I am attending the EMBRACE workshop in SOAP clients. A very interesting workshop I would say, and I'll wrote more about it when finished. During the workshop, it has been pointed out the usual issue of XML namespaces: the attribute value looks like a URL but it is not referring to anything in particular. An example from a SOAP envelope

<?xml version="1.0"?>
<soap:Envelope xmlns:soap="http://www.w3.org/2001/12/soap-envelope"
soap:encodingStyle="http://www.w3.org/2001/12/soap-encoding">
</soap:Envelope>

Technically, the attribute value is a string that represents the namespace. The choice to use a URL stems by the fact that the DNS system guarantees uniqueness and authoritativeness, so if you define a new namespace, using your own domain guarantees (sort of) to be unique. However, there is no consensus about what this URL should resolve to. In some cases, it refers to the XML schema. In others to a DTD, or to a stylesheet, or more frequently to nothing. You can have a picture of the situation from these articles 1, 2, and 3. The first two articles, in particular, advocate the use of RDDL to solve the problem. Basically in the ambiguity of what to put, the answer with RDDL is: none of them. Instead, provide a RDDL document that says where to find each of them (if provided). Not a bad idea.

Waiting for the community to decide what to put at that address, my personal choice went toward a still standard but not deliberately confusing choice. I put a uuid URN.

xmlns:foo="urn:uuid:212e2ac7-dc35-4112-ae86-cefd26abb856"

which is valid according to standard (you can put any URN), it is unique and at least it does not pretend to look like it's referencing to something. You can generate one with uuidgen.

An objection to this approach is that a uuid is not easy to remember, and so you have to copy and paste it every time. Well, the URL approach has more or less the same issue. Namespacing does not work correctly if you don't specify the URL namespace exactly, so you end up copying and pasting it anyway.

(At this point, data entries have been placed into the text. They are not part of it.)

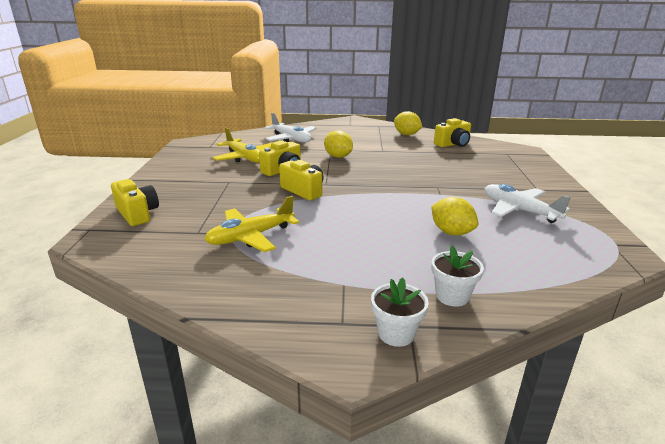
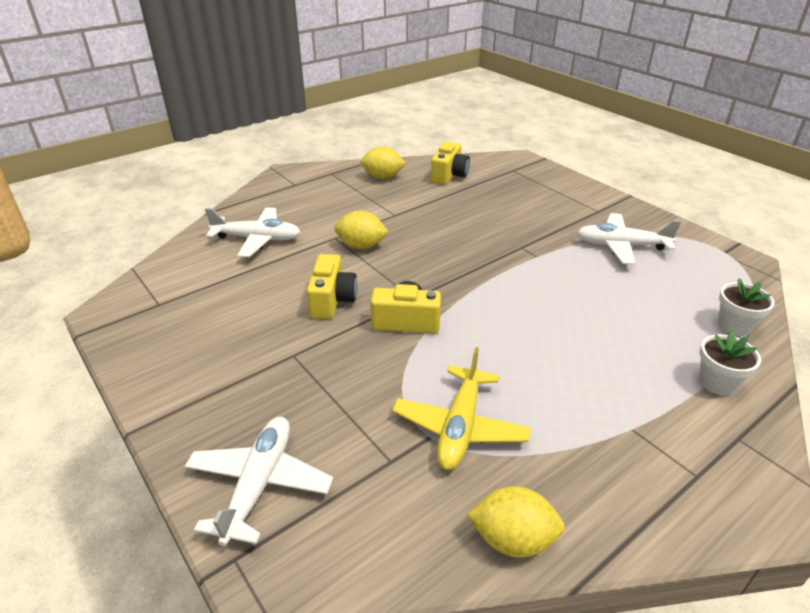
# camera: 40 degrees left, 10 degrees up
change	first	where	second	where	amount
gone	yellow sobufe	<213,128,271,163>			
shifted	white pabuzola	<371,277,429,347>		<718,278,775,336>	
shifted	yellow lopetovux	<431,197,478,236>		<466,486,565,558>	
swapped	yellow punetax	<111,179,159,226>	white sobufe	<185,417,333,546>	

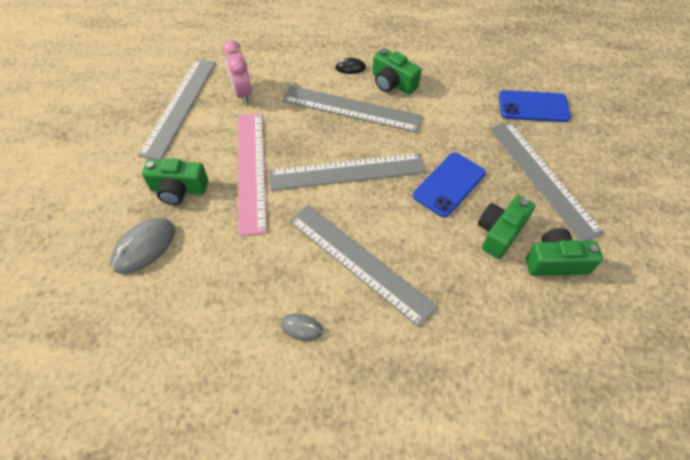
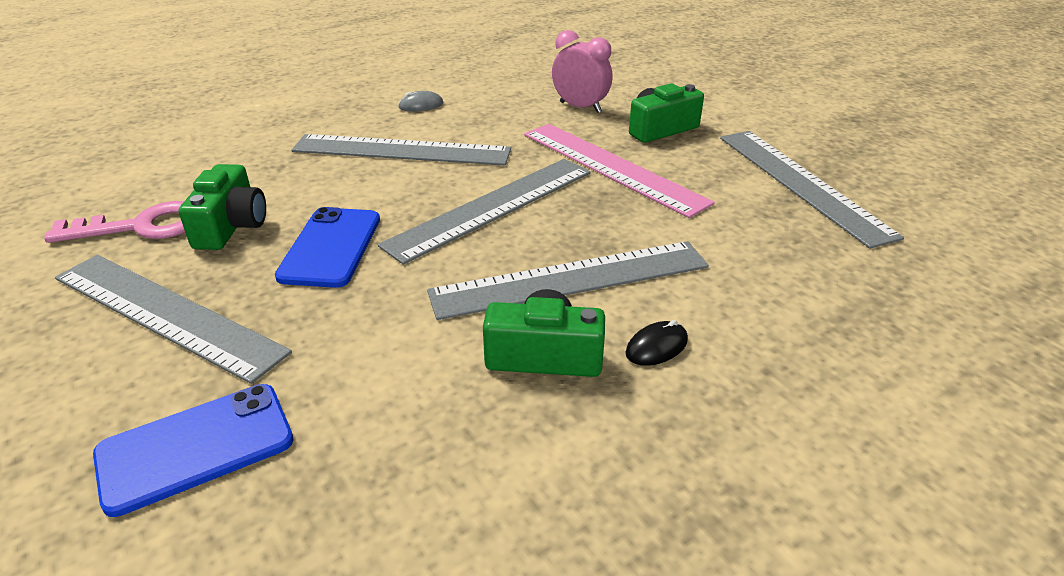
# camera: 145 degrees right, 20 degrees down
change	first	where	second	where	amount
gone	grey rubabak	<110,218,175,274>			
shifted	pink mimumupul	<223,40,252,104>		<552,30,612,113>	
swapped	green punetax	<526,228,603,276>	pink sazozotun	<44,201,185,243>	

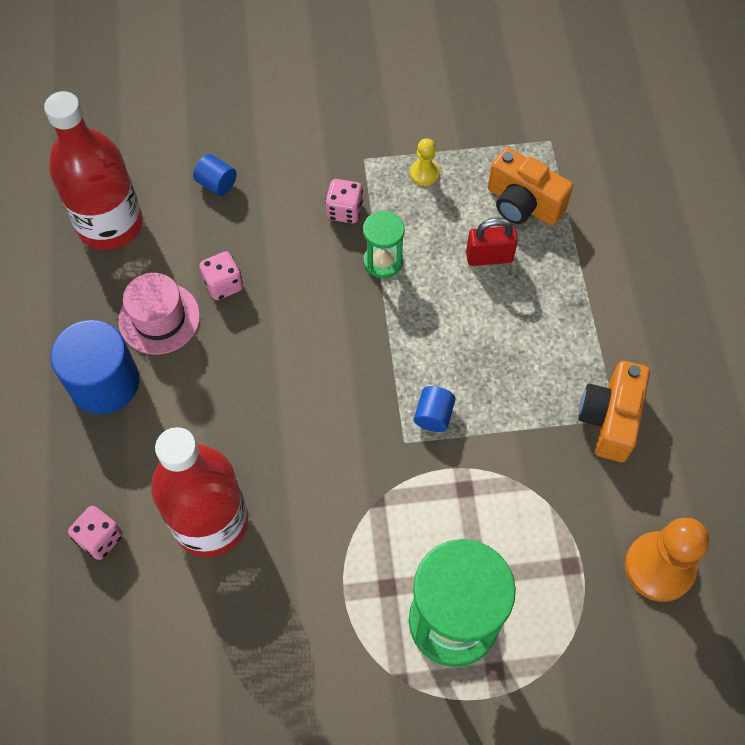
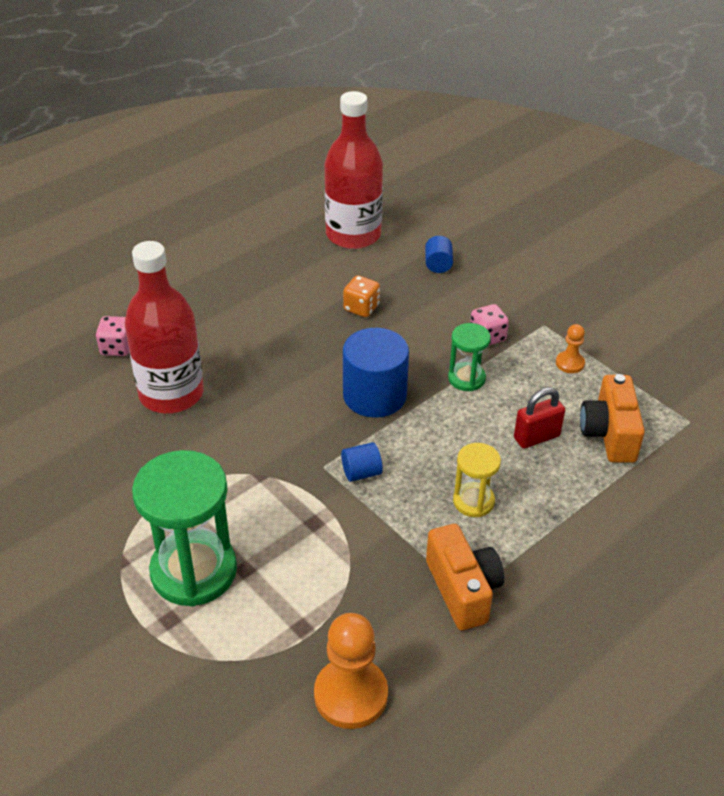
# camera: 55 degrees right, 20 degrees down
change	first	where	second	where	amount
gone	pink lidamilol	<118,273,200,355>			
new			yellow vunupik	<453,443,501,517>	
shifted	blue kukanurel	<51,320,140,414>		<343,328,409,418>	
repainted	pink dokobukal	<199,251,243,300>	orange dokobukal	<343,275,380,317>	
repainted	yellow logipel	<410,138,440,186>	orange logipel	<556,324,585,373>	
rotated	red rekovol	<466,218,518,266>		<514,387,565,448>	75 degrees counterclockwise
rotated	orange punetax	<578,361,650,462>		<426,524,504,630>	90 degrees clockwise

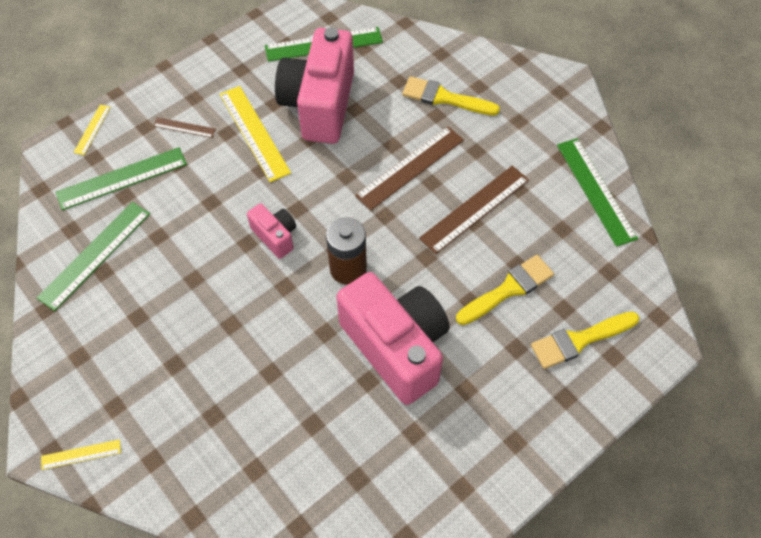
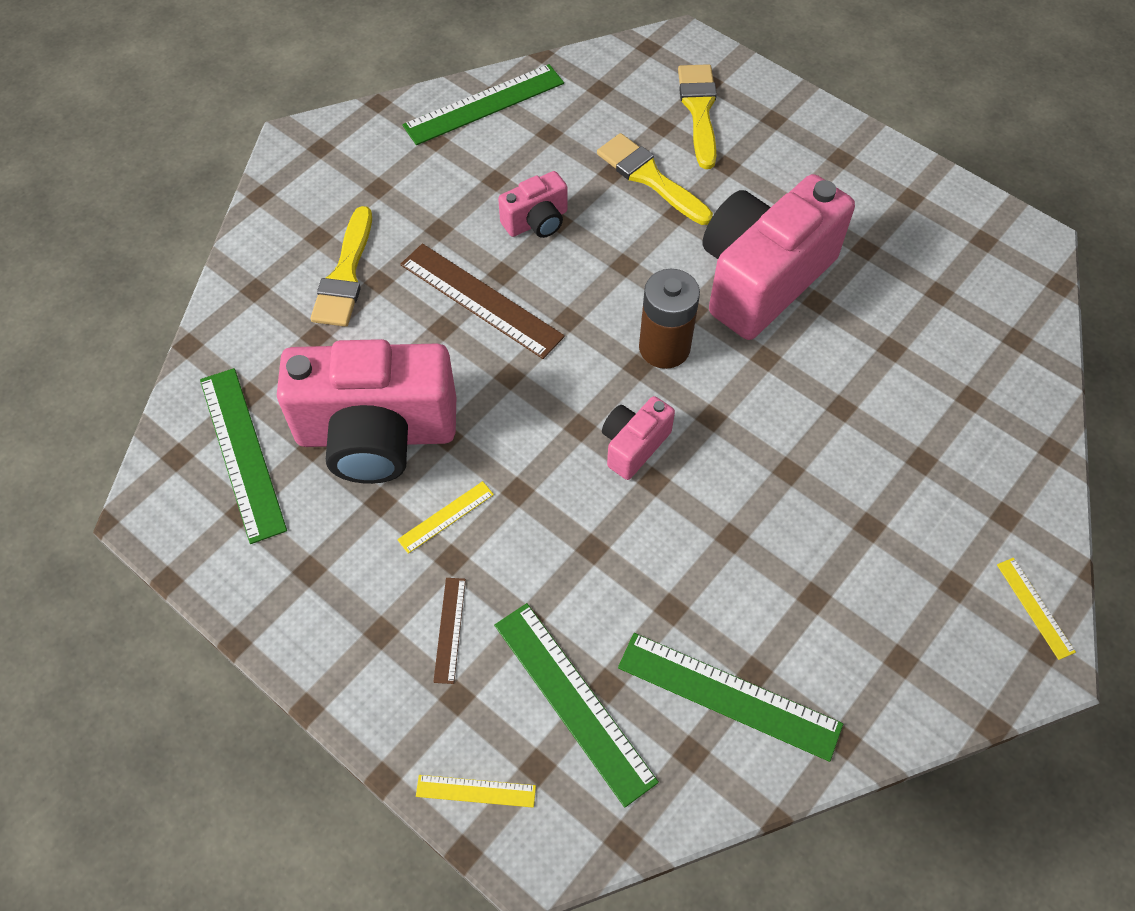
# camera: 100 degrees left, 0 degrees up
change	first	where	second	where	amount
swapped	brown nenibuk	<419,166,529,254>	pink punetax	<498,171,567,238>	
rotated	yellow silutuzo	<531,312,640,369>		<678,64,717,169>	150 degrees counterclockwise
scaled	yellow nenibuk	<220,86,291,182>		<397,481,494,554>	x0.51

Update: Just today, the W3C released an interesting plea to developers in order to limit the traffic at w3.org. Apparently, they get an insane amount of traffic, due to the attempts by various softwares around the net to get the documents referred by the addresses in DTD and namespace. This is another indication that you should be very careful in putting an URL, in particular if your format becomes very popular and you don't have big pipes to hold the traffic.